ESTRATTO DELLA PAGINA:
Nell’intervento che segue egli analizza, con coerenza e senso di responsabilità, la situazione attuale dimostrando di non voler cedere alle lusinghe delle mode, pur credendo in una certa evoluzione storica del linguaggio pittorico e nell’adeguamento delle strutture pubbliche preposte alla conservazione e alla comunicazione della produzione artistica più attendibile.

 

Fuchs, il suo punto di vista sulle contaminazioni nel campo delle arti visive e sulla ‘profanazione’ dei musei ad opera di esperienze extrartistiche.

Questo secolo è andato avanti con grandi movimenti, caratterizzati da scoperte artistiche rispetto al passato. Nell’Ottocento c’erano i quadri di Delacroix, Gericault, Cézanne, poi è arrivato il modernismo con Picasso e Braque che cominciarono a fare i collages. Con loro si affermava l’idea che nel quadro potessero stare anche cose al di fuori della pittura tradizionale; vi dovesse entrare la vita reale, quella quotidiana, che nella pittura antica stava in modo aneddotico. Un pittore olandese del Seicento dipingeva la strada, la famiglia, la donna nella stanza con il latte e il pane. Questo è durato fino agli impressionisti che la domenica si recavano in campagna per dipingere la gente che faceva il bagno nella Senna.

DATI FORNITI:
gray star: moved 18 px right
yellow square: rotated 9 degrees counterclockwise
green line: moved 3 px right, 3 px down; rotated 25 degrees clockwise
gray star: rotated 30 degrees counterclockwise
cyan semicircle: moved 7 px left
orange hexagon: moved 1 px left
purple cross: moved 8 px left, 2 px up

* * *

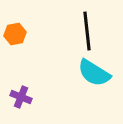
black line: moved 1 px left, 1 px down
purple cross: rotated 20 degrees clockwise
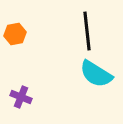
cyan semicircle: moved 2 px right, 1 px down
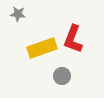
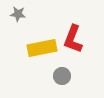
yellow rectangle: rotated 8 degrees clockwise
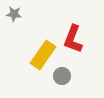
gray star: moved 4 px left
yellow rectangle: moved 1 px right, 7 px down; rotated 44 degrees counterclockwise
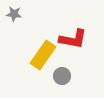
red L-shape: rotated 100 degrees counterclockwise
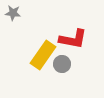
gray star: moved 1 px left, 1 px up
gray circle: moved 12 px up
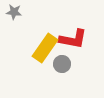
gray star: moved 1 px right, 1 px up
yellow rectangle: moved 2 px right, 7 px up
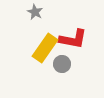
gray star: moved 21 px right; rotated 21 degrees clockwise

ESERCIZI DA SVOLGERE:
1. Trasforma in una tabella Markdown, con le colonne «Numero» e «Riga», i record che partono dalla riga con "black line: moved 1 px left, 1 px down" e arrivano fino alla riga con "gray circle: moved 12 px up", entrambe incluse. Ometti le righe vuote e le immagini.
2. Prosegui il brano sulle contaminazioni nelle arti visive, riprendendo subito dopo la sua ultima frase.
Il brano e i record sono materiali distinti fra loro.

ELENCO RISPOSTE:
1.
| Numero | Riga |
|---|---|
| 1 | black line: moved 1 px left, 1 px down |
| 2 | purple cross: rotated 20 degrees clockwise |
| 3 | cyan semicircle: moved 2 px right, 1 px down |
| 4 | yellow rectangle: rotated 8 degrees clockwise |
| 5 | gray star: moved 4 px left |
| 6 | yellow rectangle: moved 1 px right, 7 px down; rotated 44 degrees counterclockwise |
| 7 | red L-shape: rotated 100 degrees counterclockwise |
| 8 | gray star: moved 1 px left, 1 px up |
| 9 | gray circle: moved 12 px up |

2.
Duchamp, Picabia, Schwitters e altri hanno introdotto l’extrapittorico dando l’avvio ad altre manifestazioni come la performance e l’installazione. L’immaginazione artistica, lentamente, ha lasciato il quadro inteso come unica forma d’espressione. C’è stata poi un’altra grande scoperta: l’arte astratta di Mondrian, Malevic, Kandinskj come espressione dell’utopia. Queste due idee quasi opposte sono scaturite da una più generale. Dal momento che si sono portati dentro la pittura i frammenti della vita di ogni giorno si è stabilito un rapporto con il vero (successivamente sono venuti fotografia e fotocollage). In questo senso la pittura era immaginaria (vedi Picasso e Matisse), ma c’era la volontà di avvicinarla alla realtà e ciò ha fatto nascere tutto quello che abbiamo adesso. Per fare un esempio, all’ultima Biennale di Venezia (alle Corderie e nella maggior parte dei padiglioni) è emerso il problema di come fare qualcosa che è arte e che, nello stesso tempo, è reale, perché forse si è persa l’antica concezione - che a me piace molto - dell’arte come cosa alta, celeste che non ha niente a che fare con il contingente.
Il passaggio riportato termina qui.